La mise en oeuvre de cette recommandation passe par une réduction du nombre de thématiques retenues en début de programmation afin d'éviter un risque de dispersion des aides. Elle passe aussi par une limitation stricte du champ des projets sélectionnés aux deux priorités retenues pour chaque territoire.
Il serait également souhaitable de privilégier les projets pour lesquels l'aide demandée représente au moins 40 % du coût total de l'opération, c'est-à-dire ceux pour lesquels l'aide du fonds est réellement déterminante.
Deuxième axe : clarifier certains aspects de la procédure de sélection afin de la rendre plus transparente et plus prévisible pour les collectivités territoriales.
Nous estimons nécessaire que les services de l'État justifient le montant proposé au ministère des outre-mer lorsque celui-ci diffère du montant demandé par la collectivité. Une obligation similaire pourrait être prévue lorsque le montant notifié par le ministère diffère de celui recommandé par les préfectures et hauts commissariats.
Par ailleurs, certains éléments de calendrier pourraient être précisés. En particulier, il pourrait être envisagé de fixer une date limite à laquelle la liste des opérations sélectionnées par le ministre des outre-mer doit être rendue publique.
Certains élus locaux nous ont en outre indiqué ne pas avoir été informés de l'existence du FEI. C'est pourquoi il nous semble indispensable de rappeler systématiquement dans la circulaire transmise chaque année aux préfets et hauts-commissaires l'obligation de lancer un appel à projets auprès de l'ensemble des collectivités de leur territoire.

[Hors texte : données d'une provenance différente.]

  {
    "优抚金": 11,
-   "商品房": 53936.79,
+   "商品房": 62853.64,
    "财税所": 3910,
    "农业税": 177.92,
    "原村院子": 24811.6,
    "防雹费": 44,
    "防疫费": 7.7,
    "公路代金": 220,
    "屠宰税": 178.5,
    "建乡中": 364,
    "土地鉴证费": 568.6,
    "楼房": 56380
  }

Pour plus de transparence, nous estimons souhaitable qu'une liste des critères présidant au choix des projets soit établie. En effet, si ces derniers sont globalement connus - population, démographie, difficultés propres à chaque territoire, répartition équitable des aides du fonds - il serait souhaitable de les expliciter de manière beaucoup plus claire et transparente.
Les décisions de rejet pourraient également faire l'objet d'une motivation lorsqu'il existe une divergence entre le classement proposé par les préfets et hauts commissaires en partenariat avec les collectivités territoriales et celui in fine retenu par le ministère.

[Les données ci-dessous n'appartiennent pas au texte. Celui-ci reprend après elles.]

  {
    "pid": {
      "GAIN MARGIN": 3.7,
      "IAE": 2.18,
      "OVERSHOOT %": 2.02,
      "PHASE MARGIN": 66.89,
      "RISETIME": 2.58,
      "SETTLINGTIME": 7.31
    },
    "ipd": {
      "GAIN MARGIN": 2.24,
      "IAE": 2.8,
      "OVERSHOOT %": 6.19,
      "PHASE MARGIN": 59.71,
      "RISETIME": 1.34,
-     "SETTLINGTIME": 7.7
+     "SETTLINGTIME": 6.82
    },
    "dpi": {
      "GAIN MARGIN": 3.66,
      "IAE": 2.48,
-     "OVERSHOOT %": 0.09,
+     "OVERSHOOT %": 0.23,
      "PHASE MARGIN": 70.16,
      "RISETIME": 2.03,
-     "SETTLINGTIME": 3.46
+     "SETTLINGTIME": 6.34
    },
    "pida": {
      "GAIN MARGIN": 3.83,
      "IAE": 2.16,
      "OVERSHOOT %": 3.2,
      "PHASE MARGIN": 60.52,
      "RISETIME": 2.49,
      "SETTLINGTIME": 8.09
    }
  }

Il pourrait en outre être envisagé de préciser dans la circulaire transmise chaque année le montant de l'enveloppe estimative envisagée pour chaque territoire.
Enfin, troisième axe : développer l'évaluation de l'impact socio-économique des projets financés.

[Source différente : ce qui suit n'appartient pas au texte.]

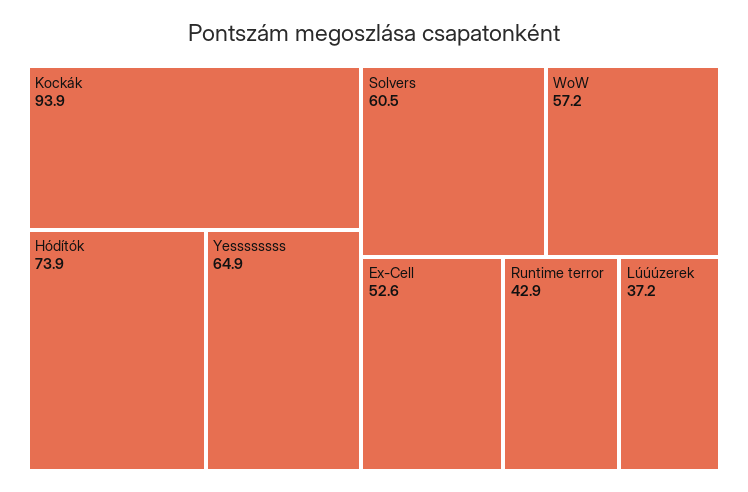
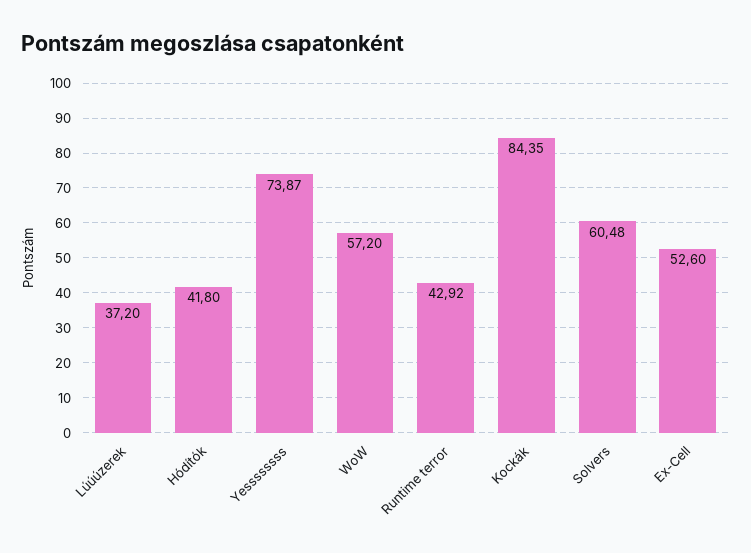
  {
-   "Kockák": 93.9,
+   "Kockák": 84.35,
-   "Hódítók": 73.9,
+   "Hódítók": 41.8,
-   "Yessssssss": 64.9,
+   "Yessssssss": 73.87,
    "Solvers": 60.48,
    "WoW": 57.2,
    "Ex-Cell": 52.6,
    "Runtime terror": 42.92,
    "Lúúúzerek": 37.2
  }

Si l'aide du FEI est déterminante dans la réalisation des projets financés, nous avons constaté que les projets, une fois achevés, ne faisaient, en règle générale, l'objet d'aucune évaluation d'impact économique et social.
C'est pourquoi nous proposons que soit définie une liste d'indicateurs au niveau national et pour chaque projet afin de mieux évaluer l'impact socio-économique des opérations subventionnées.
Mes chers collègues, l'ensemble des élus locaux que nous avons rencontrés, dans nos territoires et lors de notre déplacement à La Réunion, ont salué unanimement l'utilité du FEI. Le bilan que nous tirons de cet instrument sept ans après sa création est donc largement positif. Nous avons d'ailleurs pu constater par nous-mêmes, sur le terrain, l'intérêt économique et social des projets financés qu'il s'agisse d'infrastructures numériques, de constructions scolaires, ou de projets destinés à favoriser le développement économique.
Le FEI n'est donc pas un « gadget » entre les mains du ministre chargé des outre-mer, mais un véritable instrument au service du rattrapage économique et social des territoires d'outremer. Il concourt ainsi à atteindre, ou du moins à tendre vers l'égalité réelle à laquelle nos collectivités peuvent légitimement prétendre et dont malheureusement nous restons encore très éloignés.